Dow Theory non-confirmation

Thirdly, while the Dow Jones Industrial Average (DJIA) has surpassed its high seen in 2011 and remains in an uptrend, the Dow Jones Transportation Index, which is a more economically sensitive index, has lagged and started to trend downwards. This is a Dow Theory non-confirmation signal which suggests caution ahead.

In addition, the small-cap Russell 2000 index, which is a broader representation of the US economy, has not confirmed DJIA's rally. Small-caps stocks are seen as "soldiers" and if they fall, it would be a matter of time that the larger stocks known as the "generals" would fall too.

US new highs - new lows

Fourthly, market breadth analysis has shown that US stocks have deteriorated since 2011. The market breadth analysis is conducted using the NH-NL indicator, which studies the advance and declines issues of US stocks. The indicator is computed by counting up all of the US stocks that are making new 52-week highs and subtracting all of the US stocks that are making new 52-week lows.
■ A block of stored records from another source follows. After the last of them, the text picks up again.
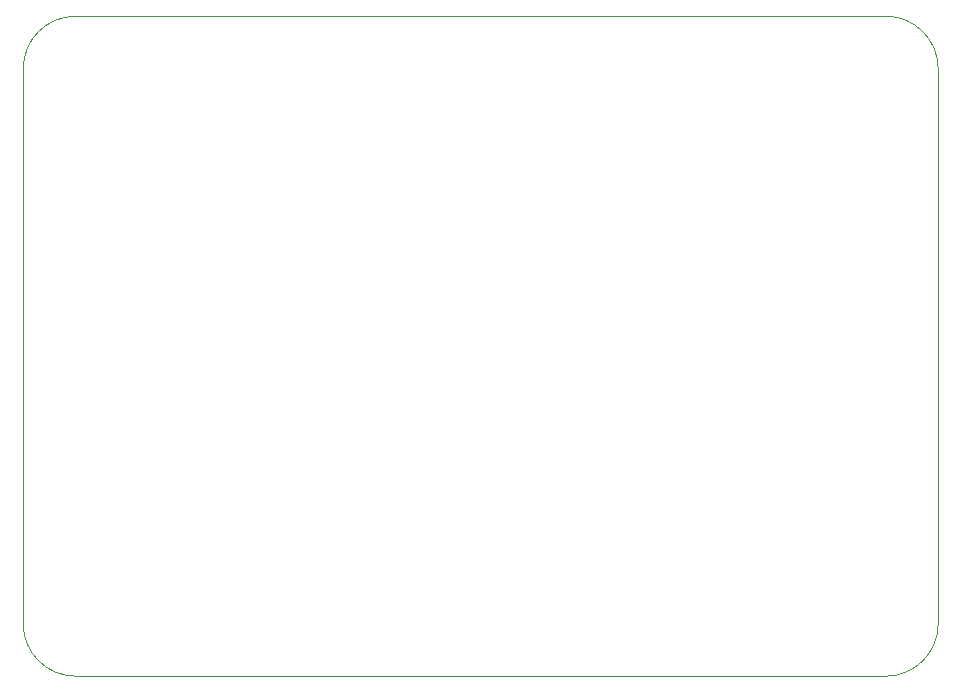
<source format=gm1>
%TF.GenerationSoftware,KiCad,Pcbnew,(6.0.6)*%
%TF.CreationDate,2022-07-17T21:08:35+02:00*%
%TF.ProjectId,esp8266-homenode,65737038-3236-4362-9d68-6f6d656e6f64,rev?*%
%TF.SameCoordinates,Original*%
%TF.FileFunction,Profile,NP*%
%FSLAX46Y46*%
G04 Gerber Fmt 4.6, Leading zero omitted, Abs format (unit mm)*
G04 Created by KiCad (PCBNEW (6.0.6)) date 2022-07-17 21:08:35*
%MOMM*%
%LPD*%
G01*
G04 APERTURE LIST*
%TA.AperFunction,Profile*%
%ADD10C,0.050000*%
%TD*%
G04 APERTURE END LIST*
D10*
X86995000Y-53975000D02*
G75*
G03*
X82550000Y-58420000I-1J-4444999D01*
G01*
X82550000Y-105410000D02*
G75*
G03*
X86995000Y-109855000I4444999J-1D01*
G01*
X155575000Y-109855000D02*
G75*
G03*
X160020000Y-105410000I1J4444999D01*
G01*
X160020000Y-58420000D02*
G75*
G03*
X155575000Y-53975000I-4445000J0D01*
G01*
X125095000Y-109855000D02*
X88900000Y-109855000D01*
X86995000Y-53975000D02*
X155575000Y-53975000D01*
X82550000Y-105410000D02*
X82550000Y-58420000D01*
X88900000Y-109855000D02*
X86995000Y-109855000D01*
X160020000Y-58420000D02*
X160020000Y-105410000D01*
X155575000Y-109855000D02*
X125095000Y-109855000D01*
M02*

</source>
In February 2011, the index showed a negative divergence from the NYSE Composite Index and that served as a warning that market breadth was getting weaker and equity markets saw a sharp drop in July. Once again, since February 2012, market breadth weakened as US stock climbed. Now the NH-NL indictor has begun to turn negative suggesting that the US stocks are ready to roll over into a bear phase.

Year-over-Year (YoY) GDP per cent change and current recession risk

Lastly, an observation from 1947 shows that when the YoY change falls below 2 per cent, a recession could likely follow a few months later. However, investors must note that the determination on recession start dates are always announced much later, after the bear market has occurred. The latest YoY real GDP at 1.99 per cent suggests that the bearish technical studies should not be taken lightly.

Conclusion

Now that I have planted a bear bug in readers' minds, they must be careful to avoid suffering from bearish confirmation bias - which would cause them to miss a stockmarket rally if market conditions improve. Equity markets are at oversold levels and could recover soon but if market breadth remains weak, any rally should be short- lived.

However, we could see a sustainable rally if the US Federal Reserve Board decides to introduce a third round of quantitative easing measures (aka QE3) after their meeting on June 19-20. In addition, as this is a presidential election year, the US president could activate the "Plunge Protection Team" to positively rig the market and surprise us on the upside before the November elections. Likewise, other global policymakers like China could also launch policies to stimulate their economy while the European Union is also on standby with a US$1 trillion "firewall" to fight the financial contagion from the region's ongoing debt crisis.